Yo no tengo predilección por un tipo de mujer, todas tienen su sabor. Y ya, a mi edad, uno no se pone exquisito con que sea una chamaca bien formada la que nos haga caso. Es más ya ni nos hacen caso estén como estén. Y cuando uno anda de borracho olvida que hasta la propia esposa está más buena que la fichera o teibolera a la cual le pagamos para que nos haga creer; “vende caro tu amor, aventurera” escribió el tlacotalpeño Agustín Lara.

-    Y ya que andas de juzgón – arremetía mi redonda y delicada esposa – es bueno que los hombres no estén gordos ni tripones, no sólo por salud sino por estética. Ahí tienes a tu yerno, el cabrón pesa más de 120 kilos ¡va a matar a mi hija! Con él si se aplica eso de que da doble placer.
-    Lo dices también por mi verdad – descubriendo la pedrada –

-    No, tú no estás gordo ni tripón mi amor, tú estás esponjocito. ¡Por eso tú si puedes ir a pedir trabajo pinche viejo huevón!

Ante la nueva embestida me hice el que no oyó para llevar la fiesta en paz.

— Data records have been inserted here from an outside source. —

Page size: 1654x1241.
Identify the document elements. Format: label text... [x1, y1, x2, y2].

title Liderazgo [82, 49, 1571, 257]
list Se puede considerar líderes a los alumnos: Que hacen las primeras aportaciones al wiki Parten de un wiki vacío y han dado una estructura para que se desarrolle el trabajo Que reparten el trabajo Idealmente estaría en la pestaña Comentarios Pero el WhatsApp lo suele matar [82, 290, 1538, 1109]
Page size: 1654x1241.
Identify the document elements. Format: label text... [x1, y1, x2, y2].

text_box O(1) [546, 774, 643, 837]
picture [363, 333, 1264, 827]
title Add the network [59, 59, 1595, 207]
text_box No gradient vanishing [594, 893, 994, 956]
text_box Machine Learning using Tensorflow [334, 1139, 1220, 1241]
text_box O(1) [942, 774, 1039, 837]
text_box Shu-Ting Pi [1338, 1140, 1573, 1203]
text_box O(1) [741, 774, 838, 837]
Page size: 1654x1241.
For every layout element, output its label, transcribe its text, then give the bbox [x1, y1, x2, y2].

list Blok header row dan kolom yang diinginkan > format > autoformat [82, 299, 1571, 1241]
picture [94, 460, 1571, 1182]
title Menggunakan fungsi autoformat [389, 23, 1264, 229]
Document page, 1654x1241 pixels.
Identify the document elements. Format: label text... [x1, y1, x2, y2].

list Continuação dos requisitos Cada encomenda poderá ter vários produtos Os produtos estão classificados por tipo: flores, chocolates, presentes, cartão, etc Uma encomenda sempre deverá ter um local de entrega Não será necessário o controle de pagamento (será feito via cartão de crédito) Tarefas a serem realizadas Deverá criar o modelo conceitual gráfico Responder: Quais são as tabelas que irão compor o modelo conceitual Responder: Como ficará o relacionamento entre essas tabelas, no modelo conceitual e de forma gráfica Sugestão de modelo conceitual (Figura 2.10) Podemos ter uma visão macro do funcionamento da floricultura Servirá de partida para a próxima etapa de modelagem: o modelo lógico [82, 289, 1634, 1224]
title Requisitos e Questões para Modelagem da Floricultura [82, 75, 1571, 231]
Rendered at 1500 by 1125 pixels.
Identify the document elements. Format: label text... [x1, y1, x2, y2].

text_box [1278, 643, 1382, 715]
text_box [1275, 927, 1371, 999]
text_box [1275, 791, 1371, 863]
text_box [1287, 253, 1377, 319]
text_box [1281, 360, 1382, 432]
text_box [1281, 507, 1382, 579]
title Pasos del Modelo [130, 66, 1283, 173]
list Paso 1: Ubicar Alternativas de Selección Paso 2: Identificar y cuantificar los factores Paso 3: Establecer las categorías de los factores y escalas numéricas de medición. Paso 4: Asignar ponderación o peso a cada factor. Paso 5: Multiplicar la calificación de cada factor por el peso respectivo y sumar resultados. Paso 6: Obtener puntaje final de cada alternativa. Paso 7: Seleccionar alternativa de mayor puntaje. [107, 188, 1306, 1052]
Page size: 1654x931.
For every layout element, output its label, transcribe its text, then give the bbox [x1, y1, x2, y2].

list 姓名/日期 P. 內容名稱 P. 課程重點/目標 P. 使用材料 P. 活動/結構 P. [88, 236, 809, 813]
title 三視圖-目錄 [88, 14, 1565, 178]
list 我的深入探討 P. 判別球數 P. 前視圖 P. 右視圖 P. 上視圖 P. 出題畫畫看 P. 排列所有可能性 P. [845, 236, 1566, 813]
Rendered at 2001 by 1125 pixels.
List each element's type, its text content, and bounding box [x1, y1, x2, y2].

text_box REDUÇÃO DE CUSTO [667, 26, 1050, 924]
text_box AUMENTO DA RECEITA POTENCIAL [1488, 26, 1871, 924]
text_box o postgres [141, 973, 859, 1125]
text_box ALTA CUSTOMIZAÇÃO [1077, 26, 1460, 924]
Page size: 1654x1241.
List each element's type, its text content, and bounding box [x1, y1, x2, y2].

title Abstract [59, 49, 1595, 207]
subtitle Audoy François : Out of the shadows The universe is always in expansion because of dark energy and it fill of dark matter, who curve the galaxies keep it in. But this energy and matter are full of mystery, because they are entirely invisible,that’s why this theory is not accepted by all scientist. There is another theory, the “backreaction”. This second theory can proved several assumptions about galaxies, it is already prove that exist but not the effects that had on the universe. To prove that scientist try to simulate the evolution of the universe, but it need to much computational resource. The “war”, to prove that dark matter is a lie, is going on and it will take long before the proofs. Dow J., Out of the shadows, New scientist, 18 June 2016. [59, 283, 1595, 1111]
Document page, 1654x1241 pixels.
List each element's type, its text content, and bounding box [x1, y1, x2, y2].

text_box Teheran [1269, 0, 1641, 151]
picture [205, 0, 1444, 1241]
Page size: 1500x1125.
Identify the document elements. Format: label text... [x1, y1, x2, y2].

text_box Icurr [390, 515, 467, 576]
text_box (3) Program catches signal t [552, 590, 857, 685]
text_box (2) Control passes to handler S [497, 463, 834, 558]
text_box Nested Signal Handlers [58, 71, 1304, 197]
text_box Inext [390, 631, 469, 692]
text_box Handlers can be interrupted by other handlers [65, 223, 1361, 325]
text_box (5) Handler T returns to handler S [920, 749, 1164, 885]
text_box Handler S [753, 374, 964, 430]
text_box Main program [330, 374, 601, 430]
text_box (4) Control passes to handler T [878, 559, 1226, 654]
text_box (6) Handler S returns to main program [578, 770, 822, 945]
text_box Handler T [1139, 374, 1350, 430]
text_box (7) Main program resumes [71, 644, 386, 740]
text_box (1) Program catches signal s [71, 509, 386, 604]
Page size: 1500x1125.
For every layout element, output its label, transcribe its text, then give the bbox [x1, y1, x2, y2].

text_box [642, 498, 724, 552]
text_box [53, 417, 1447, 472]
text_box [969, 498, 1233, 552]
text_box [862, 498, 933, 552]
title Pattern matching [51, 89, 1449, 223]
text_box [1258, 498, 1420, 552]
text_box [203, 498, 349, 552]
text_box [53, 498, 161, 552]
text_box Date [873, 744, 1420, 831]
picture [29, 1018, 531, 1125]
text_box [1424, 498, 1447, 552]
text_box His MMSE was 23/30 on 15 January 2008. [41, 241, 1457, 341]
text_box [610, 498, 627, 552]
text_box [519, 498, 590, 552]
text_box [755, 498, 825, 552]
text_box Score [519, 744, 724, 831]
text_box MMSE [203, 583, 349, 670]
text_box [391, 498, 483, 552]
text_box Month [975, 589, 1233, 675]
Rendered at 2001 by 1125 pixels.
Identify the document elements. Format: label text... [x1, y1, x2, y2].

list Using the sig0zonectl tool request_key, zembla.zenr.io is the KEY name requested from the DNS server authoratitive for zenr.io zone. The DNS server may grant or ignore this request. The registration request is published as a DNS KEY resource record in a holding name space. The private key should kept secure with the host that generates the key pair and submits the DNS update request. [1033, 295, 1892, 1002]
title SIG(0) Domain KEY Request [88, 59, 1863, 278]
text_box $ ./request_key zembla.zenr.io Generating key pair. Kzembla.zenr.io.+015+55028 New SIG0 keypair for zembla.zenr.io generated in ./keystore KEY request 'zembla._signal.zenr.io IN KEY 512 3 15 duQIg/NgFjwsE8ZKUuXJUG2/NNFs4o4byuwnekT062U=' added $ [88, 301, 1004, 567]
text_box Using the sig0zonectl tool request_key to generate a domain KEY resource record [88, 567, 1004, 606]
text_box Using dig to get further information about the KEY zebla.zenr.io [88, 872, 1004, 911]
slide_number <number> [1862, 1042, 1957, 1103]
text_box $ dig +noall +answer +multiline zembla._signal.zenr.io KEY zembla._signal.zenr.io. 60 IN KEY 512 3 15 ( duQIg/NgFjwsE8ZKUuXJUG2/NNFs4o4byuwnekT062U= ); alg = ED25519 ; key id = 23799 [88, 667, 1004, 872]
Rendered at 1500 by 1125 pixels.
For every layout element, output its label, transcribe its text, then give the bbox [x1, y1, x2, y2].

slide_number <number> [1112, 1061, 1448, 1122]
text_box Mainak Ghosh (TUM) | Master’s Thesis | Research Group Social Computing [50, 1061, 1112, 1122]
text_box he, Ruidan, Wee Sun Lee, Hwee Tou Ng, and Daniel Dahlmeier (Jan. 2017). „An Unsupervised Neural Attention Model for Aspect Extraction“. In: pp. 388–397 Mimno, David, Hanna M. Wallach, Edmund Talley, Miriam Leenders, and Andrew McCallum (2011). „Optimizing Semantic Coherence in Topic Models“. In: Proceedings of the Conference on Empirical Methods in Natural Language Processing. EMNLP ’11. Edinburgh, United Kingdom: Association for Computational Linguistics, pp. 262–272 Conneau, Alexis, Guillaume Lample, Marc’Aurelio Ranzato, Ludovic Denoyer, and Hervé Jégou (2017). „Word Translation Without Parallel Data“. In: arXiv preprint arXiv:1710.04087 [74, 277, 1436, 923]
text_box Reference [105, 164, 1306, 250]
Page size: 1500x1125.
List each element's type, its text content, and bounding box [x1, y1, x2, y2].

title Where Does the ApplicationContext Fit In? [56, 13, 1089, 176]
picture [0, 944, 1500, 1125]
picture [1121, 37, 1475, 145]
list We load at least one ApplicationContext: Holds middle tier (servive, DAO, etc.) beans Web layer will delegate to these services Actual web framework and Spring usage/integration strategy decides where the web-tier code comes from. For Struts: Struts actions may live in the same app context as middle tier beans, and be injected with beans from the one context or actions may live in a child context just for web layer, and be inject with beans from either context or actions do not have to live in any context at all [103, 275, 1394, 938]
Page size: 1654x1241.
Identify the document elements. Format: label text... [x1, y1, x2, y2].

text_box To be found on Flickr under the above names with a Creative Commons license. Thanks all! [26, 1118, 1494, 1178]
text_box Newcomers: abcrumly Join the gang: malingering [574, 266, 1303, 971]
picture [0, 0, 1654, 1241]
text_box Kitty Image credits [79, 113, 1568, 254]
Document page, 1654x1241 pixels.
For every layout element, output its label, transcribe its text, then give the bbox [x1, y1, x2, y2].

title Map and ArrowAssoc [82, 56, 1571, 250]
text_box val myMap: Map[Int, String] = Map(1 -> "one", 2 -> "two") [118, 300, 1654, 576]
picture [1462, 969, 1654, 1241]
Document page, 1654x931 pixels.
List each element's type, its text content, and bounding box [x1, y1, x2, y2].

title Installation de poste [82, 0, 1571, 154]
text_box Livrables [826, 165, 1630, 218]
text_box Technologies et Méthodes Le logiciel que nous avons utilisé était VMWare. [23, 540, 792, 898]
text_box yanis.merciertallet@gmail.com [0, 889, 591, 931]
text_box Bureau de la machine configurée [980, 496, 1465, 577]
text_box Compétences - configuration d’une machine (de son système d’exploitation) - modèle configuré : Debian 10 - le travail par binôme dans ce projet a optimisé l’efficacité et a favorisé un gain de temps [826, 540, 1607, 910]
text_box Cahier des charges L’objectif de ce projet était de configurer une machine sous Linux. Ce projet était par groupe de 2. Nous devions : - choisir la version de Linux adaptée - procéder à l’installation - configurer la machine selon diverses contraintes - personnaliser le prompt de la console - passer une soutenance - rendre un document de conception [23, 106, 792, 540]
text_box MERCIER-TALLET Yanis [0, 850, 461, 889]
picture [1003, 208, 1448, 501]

Pienso en todos los gordos de Tuxtepec que no les piden adelgazar para seguir en el trabajo.    Somos un pueblo de gordos y tripones y ahora resultamos hasta discriminados.

-    Oye y pensándolo bien, - agarró vuelo de nuevo mi mujer -  ¿tú qué jijo de la chotería andas haciendo en esos lugares del pecado? ¿Ora resulta que se te hace agua la canoa pinche viejo feo? – me dijo mi  tierna esposa indignada de pensar en una doble vida de su amado esposo-

-    Mi amor, te estoy diciendo que pasé caminando y lo leí. Y no tienes que ofenderme al menor pretexto. Sabes bien que soy machín, te consta.

-    Mira, caras vemos cul… no sabemos

Por si angas o mangas en la noche iré a caminar al parque, hay una señora que ya la vi que lleva a su nieto a los juegos. Quiero impactarla con mi buena presentación, no más pá probarme que los esponjocitos tenemos pegue.